This past week I spent a lot of time reading “Cosmic Consciousness,” by Richard Maurice Bucke. Bucke was an M.D. who had the mystical experience when he was 36 years old. The experience never repeated itself, but Bucke was so moved by the experience that he decided to research the mystical experience and write a book about others who have had it. His book was published in 1901.

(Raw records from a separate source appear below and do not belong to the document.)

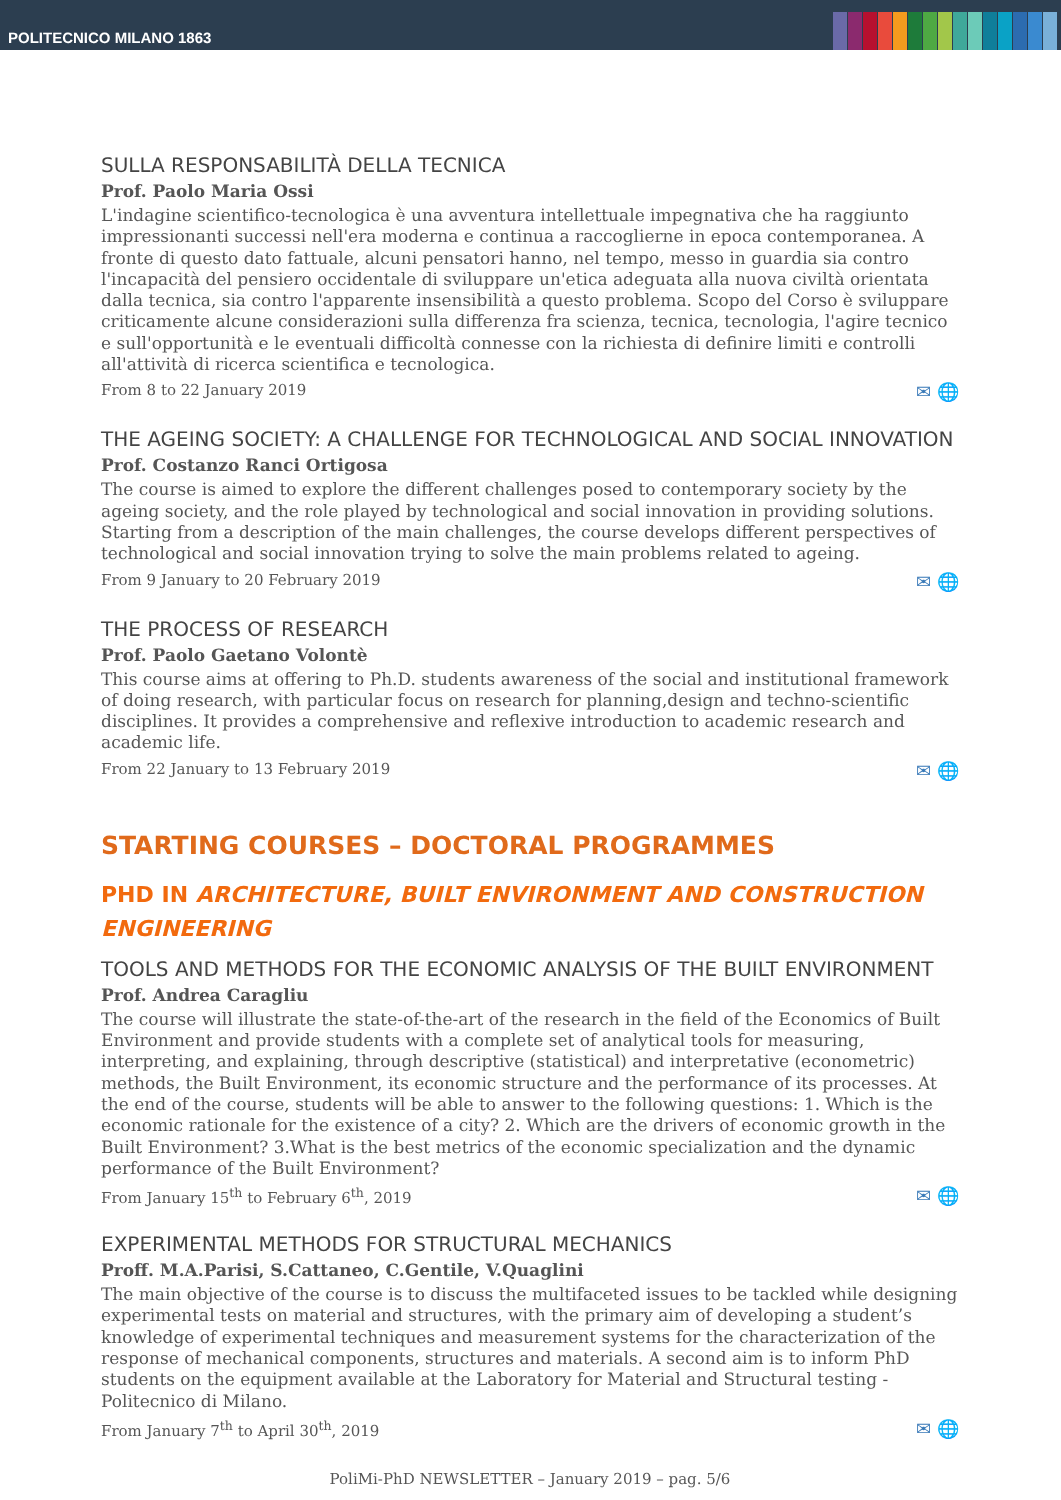POLITECNICO MILANO 1863
SULLA RESPONSABILITÀ DELLA TECNICA
Prof. Paolo Maria Ossi
L'indagine scientifico-tecnologica è una avventura intellettuale impegnativa che ha raggiunto impressionanti successi nell'era moderna e continua a raccoglierne in epoca contemporanea. A fronte di questo dato fattuale, alcuni pensatori hanno, nel tempo, messo in guardia sia contro l'incapacità del pensiero occidentale di sviluppare un'etica adeguata alla nuova civiltà orientata dalla tecnica, sia contro l'apparente insensibilità a questo problema. Scopo del Corso è sviluppare criticamente alcune considerazioni sulla differenza fra scienza, tecnica, tecnologia, l'agire tecnico e sull'opportunità e le eventuali difficoltà connesse con la richiesta di definire limiti e controlli all'attività di ricerca scientifica e tecnologica.
From 8 to 22 January 2019 ✉ 🌐
THE AGEING SOCIETY: A CHALLENGE FOR TECHNOLOGICAL AND SOCIAL INNOVATION
Prof. Costanzo Ranci Ortigosa
The course is aimed to explore the different challenges posed to contemporary society by the ageing society, and the role played by technological and social innovation in providing solutions. Starting from a description of the main challenges, the course develops different perspectives of technological and social innovation trying to solve the main problems related to ageing.
From 9 January to 20 February 2019 ✉ 🌐
THE PROCESS OF RESEARCH
Prof. Paolo Gaetano Volontè
This course aims at offering to Ph.D. students awareness of the social and institutional framework of doing research, with particular focus on research for planning,design and techno-scientific disciplines. It provides a comprehensive and reflexive introduction to academic research and academic life.
From 22 January to 13 February 2019 ✉ 🌐
STARTING COURSES – DOCTORAL PROGRAMMES
PHD IN ARCHITECTURE, BUILT ENVIRONMENT AND CONSTRUCTION ENGINEERING
TOOLS AND METHODS FOR THE ECONOMIC ANALYSIS OF THE BUILT ENVIRONMENT
Prof. Andrea Caragliu
The course will illustrate the state-of-the-art of the research in the field of the Economics of Built Environment and provide students with a complete set of analytical tools for measuring, interpreting, and explaining, through descriptive (statistical) and interpretative (econometric) methods, the Built Environment, its economic structure and the performance of its processes. At the end of the course, students will be able to answer to the following questions: 1. Which is the economic rationale for the existence of a city? 2. Which are the drivers of economic growth in the Built Environment? 3.What is the best metrics of the economic specialization and the dynamic performance of the Built Environment?
From January 15<sup>th</sup> to February 6<sup>th</sup>, 2019 ✉ 🌐
EXPERIMENTAL METHODS FOR STRUCTURAL MECHANICS
Proff. M.A.Parisi, S.Cattaneo, C.Gentile, V.Quaglini
The main objective of the course is to discuss the multifaceted issues to be tackled while designing experimental tests on material and structures, with the primary aim of developing a student’s knowledge of experimental techniques and measurement systems for the characterization of the response of mechanical components, structures and materials. A second aim is to inform PhD students on the equipment available at the Laboratory for Material and Structural testing - Politecnico di Milano.
From January 7<sup>th</sup> to April 30<sup>th</sup>, 2019 ✉ 🌐
PoliMi-PhD NEWSLETTER – January 2019 – pag. 5/6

Bucke wrote of both famous and ordinary people who have had a mystical experience, or as he put it, attained “cosmic consciousness.” He includes in his study people like Walt Whitman, Plotinus, Socrates, Balzac and others. Some of these people wrote better descriptions of the experience than others. I plan to post some of them here. The best place to start, no doubt, is with Dr. Bucke’s own personal mystical experience. He writes (describing his experience in the third person):
It was in the early spring at the beginning of his thirty-sixth year. He and two friends had spent the evening reading Wordsworth, Shelley, Keats, Browning, and especially Whitman. They parted at midnight, and he had a long drive in a hansom (it was in an English city). His mind deeply under the influences of the ideas, images and emotions called up by the reading and talk of the evening, was calm and peaceful. He was in a state of quiet, almost passive enjoyment. All at once, without warning of any kind, he found himself wrapped around as it were by a flame colored cloud. For an instant he thought of fire, some sudden conflagration in the great city, the next he knew that the light was within himself. Directly afterwards came upon him a sense of exultation, of immense joyousness, accompanied or immediately followed by an intellectual illumination quite impossible to describe. Into his brain streamed one momentary lightning-flash of the Brahmic Splendor which has ever since lightened his life; upon his heart fell one drop of Brahmic Bliss, leaving thenceforward for always an after taste of heaven. Among other things…he saw and knew that the Cosmos is not dead matter but a living Presence, that the soul of man is immortal, that the universe is so built and ordered that without any peradventure all things work together for the good of each and all, that the foundation principle of the world is what we call love and that the happiness of every one is in the long run absolutely certain. He claims that he learned more within the few seconds during which the illumination lasted that in previous months or even years of study, and that he learned much that no study could ever have taught.
The illumination itself continued not more than a few moments, but its effects proved ineffaceable; it was impossible for him ever to forget what he at that time saw and knew, neither did he, or could he, ever doubt the truth of what was then presented to his mind.
Robert Ringer, in his book “Action,” also talks about the mystical experience and cites one described by Harold W. Percival, who in his book “Thinking and Destiny” wrote:
From November of 1892 I passed through astonishing and crucial experiences, following which, in the spring of 1893, there occured the most extraordinary event of my life. I had crossed 14th Avenue, in New York City. Cars and people were hurrying by. While stepping up to the northeast corner curbstone, Light, greater than that of myriads of suns opened in the center of my head. In that instant or point, eternities were apprehended. There was no time. Distance and dimensions were not in evidence….I was conscious of Consciousness as the Ultimate and Absolute Reality….It would be futile to attempt description of the sublime grandeur and power and order and relation in poise of what I was then consicous. Twice during the next fourteen years, for a long time on each occasion, I was conscious of Consciousness. But during that time I was conscious of no more than I had been conscious of it in that first moment.